[Extracted records]
== Segment start ==
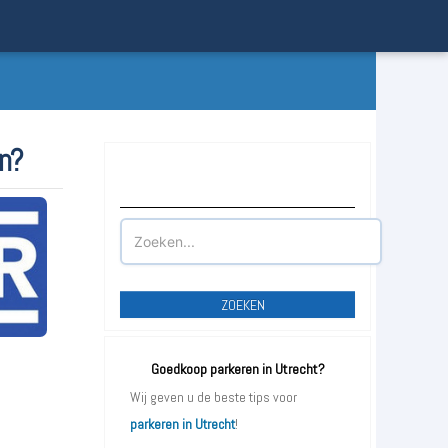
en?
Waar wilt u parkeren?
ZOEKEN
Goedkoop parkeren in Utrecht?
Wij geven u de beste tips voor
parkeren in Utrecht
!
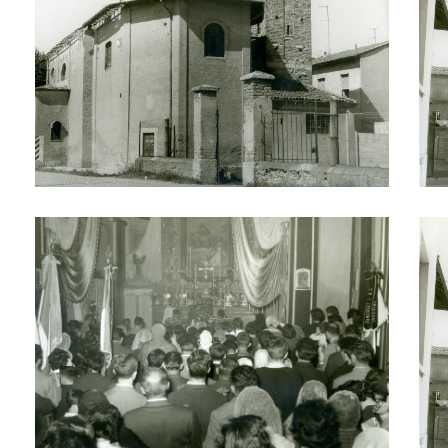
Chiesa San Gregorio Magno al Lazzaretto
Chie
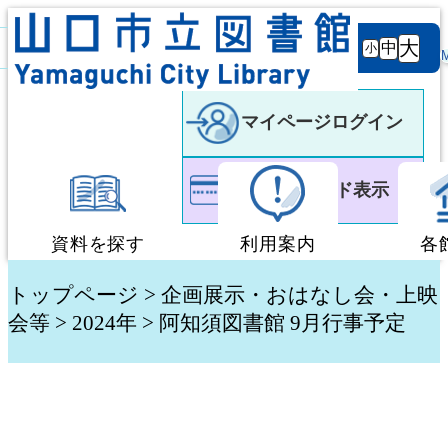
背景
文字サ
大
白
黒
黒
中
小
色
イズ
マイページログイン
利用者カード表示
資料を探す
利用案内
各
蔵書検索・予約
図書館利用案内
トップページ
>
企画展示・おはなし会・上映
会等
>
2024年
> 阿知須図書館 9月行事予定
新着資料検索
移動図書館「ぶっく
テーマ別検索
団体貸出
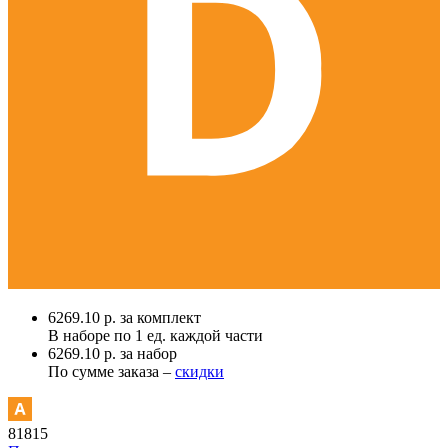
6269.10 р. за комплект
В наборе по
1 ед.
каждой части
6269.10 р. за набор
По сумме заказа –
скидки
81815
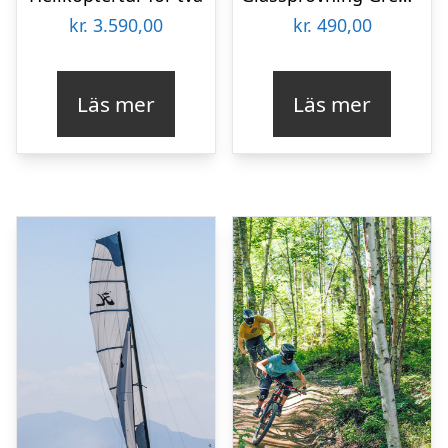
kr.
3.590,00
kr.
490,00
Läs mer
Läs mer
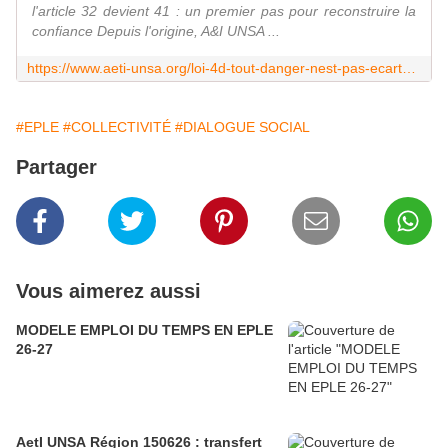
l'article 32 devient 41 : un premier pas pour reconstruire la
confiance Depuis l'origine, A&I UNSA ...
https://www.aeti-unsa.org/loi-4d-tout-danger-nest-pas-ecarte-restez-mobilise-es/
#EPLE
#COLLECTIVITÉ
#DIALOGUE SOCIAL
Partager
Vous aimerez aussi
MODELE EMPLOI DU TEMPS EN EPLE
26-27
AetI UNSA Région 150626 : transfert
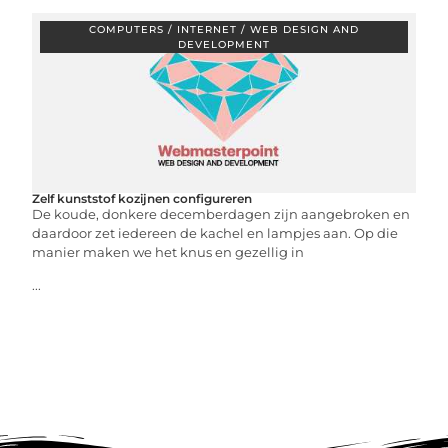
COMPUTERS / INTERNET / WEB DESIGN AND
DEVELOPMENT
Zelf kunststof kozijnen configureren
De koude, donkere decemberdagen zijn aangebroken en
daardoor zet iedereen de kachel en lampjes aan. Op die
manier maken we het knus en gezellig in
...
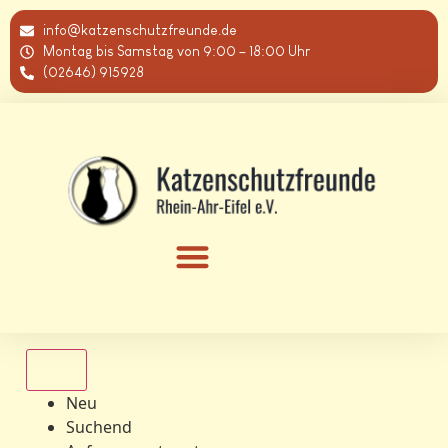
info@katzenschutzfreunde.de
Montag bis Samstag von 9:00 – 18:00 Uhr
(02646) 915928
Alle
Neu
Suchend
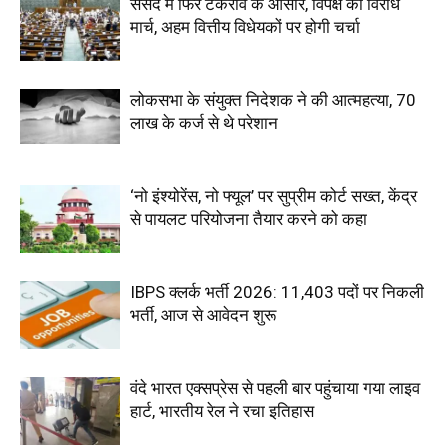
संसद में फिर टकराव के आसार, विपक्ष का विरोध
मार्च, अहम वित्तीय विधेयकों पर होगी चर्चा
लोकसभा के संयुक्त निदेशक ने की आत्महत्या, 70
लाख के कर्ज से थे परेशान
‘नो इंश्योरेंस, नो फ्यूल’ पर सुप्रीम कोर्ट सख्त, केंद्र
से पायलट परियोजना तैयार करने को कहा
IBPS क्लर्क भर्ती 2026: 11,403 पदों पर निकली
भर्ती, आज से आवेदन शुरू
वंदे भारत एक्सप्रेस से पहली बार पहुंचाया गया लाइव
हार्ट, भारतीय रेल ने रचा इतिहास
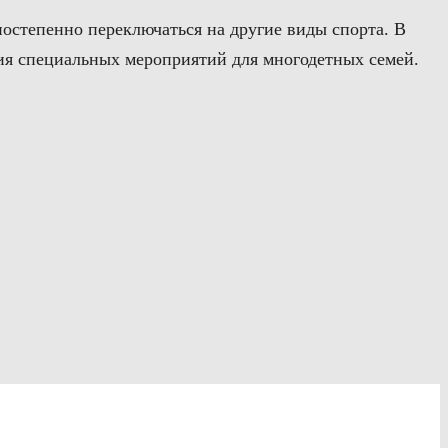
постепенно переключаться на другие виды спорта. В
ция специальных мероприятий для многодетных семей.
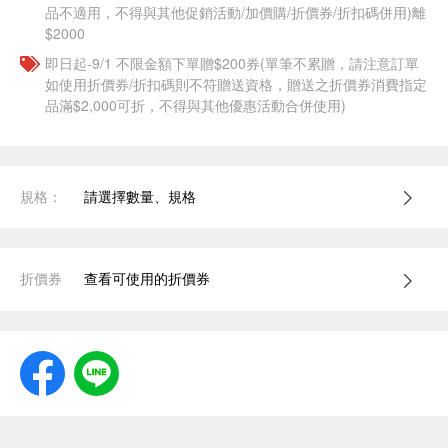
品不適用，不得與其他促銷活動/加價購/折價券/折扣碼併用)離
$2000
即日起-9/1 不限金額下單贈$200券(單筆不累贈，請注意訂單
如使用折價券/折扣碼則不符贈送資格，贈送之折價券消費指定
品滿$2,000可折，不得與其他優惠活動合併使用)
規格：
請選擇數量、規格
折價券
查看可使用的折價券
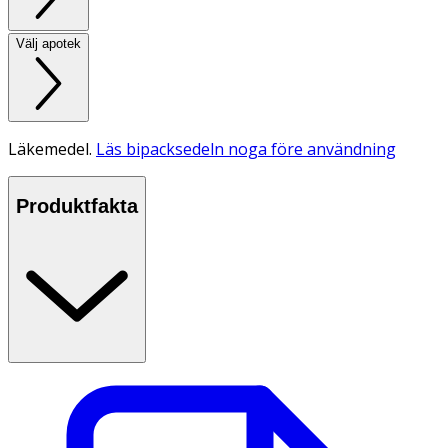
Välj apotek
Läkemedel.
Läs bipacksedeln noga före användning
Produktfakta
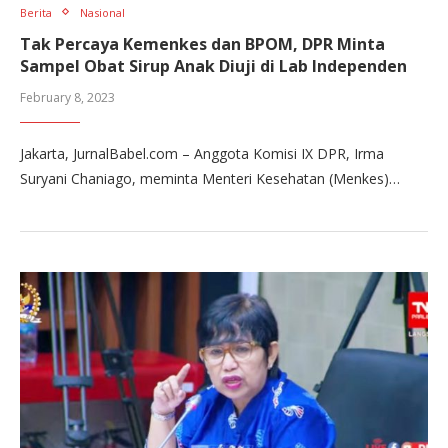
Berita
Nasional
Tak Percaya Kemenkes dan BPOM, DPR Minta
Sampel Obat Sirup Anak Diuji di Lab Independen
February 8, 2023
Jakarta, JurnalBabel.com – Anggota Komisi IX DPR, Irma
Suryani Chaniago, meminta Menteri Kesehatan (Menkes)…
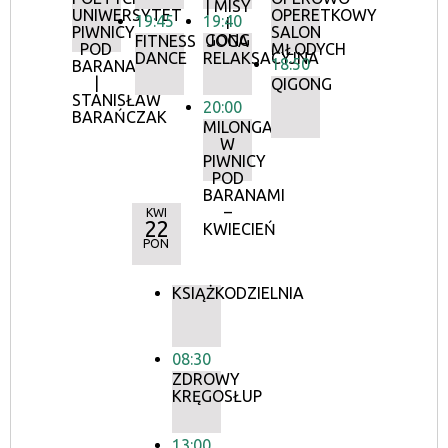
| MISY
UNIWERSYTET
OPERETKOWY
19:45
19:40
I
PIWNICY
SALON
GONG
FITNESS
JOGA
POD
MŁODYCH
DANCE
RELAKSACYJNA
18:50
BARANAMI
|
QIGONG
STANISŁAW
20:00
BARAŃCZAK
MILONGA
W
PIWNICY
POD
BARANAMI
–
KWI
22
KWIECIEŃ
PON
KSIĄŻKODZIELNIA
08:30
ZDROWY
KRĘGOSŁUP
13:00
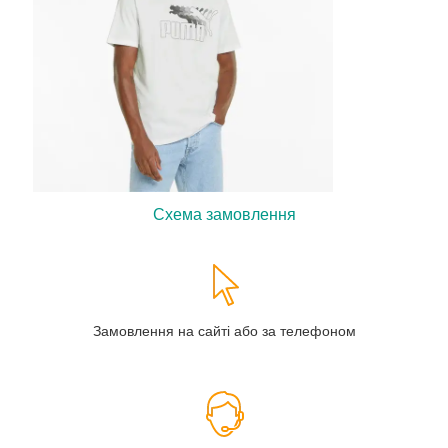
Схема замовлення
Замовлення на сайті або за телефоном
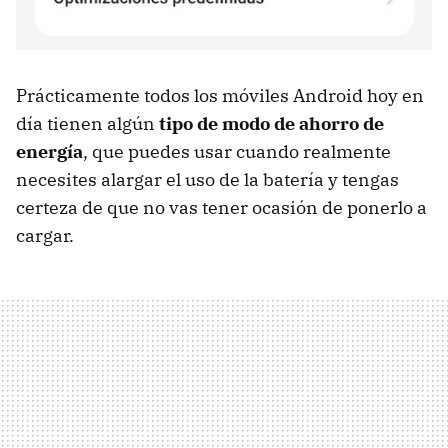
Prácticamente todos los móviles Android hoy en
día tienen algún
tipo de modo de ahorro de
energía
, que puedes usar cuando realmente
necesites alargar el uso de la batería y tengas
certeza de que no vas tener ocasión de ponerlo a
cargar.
== Segment end ==
About this exercise
Starting from the line with "Zelf kunststof kozijnen configureren" in the records above, repeat each line exactly until you have written the line with "संसद में फिर टकराव के आसार, विपक्ष का विरोध", then stop; drop the pictures.

Answer box
Zelf kunststof kozijnen configureren
De koude, donkere decemberdagen zijn aangebroken en
daardoor zet iedereen de kachel en lampjes aan. Op die
manier maken we het knus en gezellig in
...
info@katzenschutzfreunde.de
Montag bis Samstag von 9:00 – 18:00 Uhr
(02646) 915928
Alle
Neu
Suchend
संसद में फिर टकराव के आसार, विपक्ष का विरोध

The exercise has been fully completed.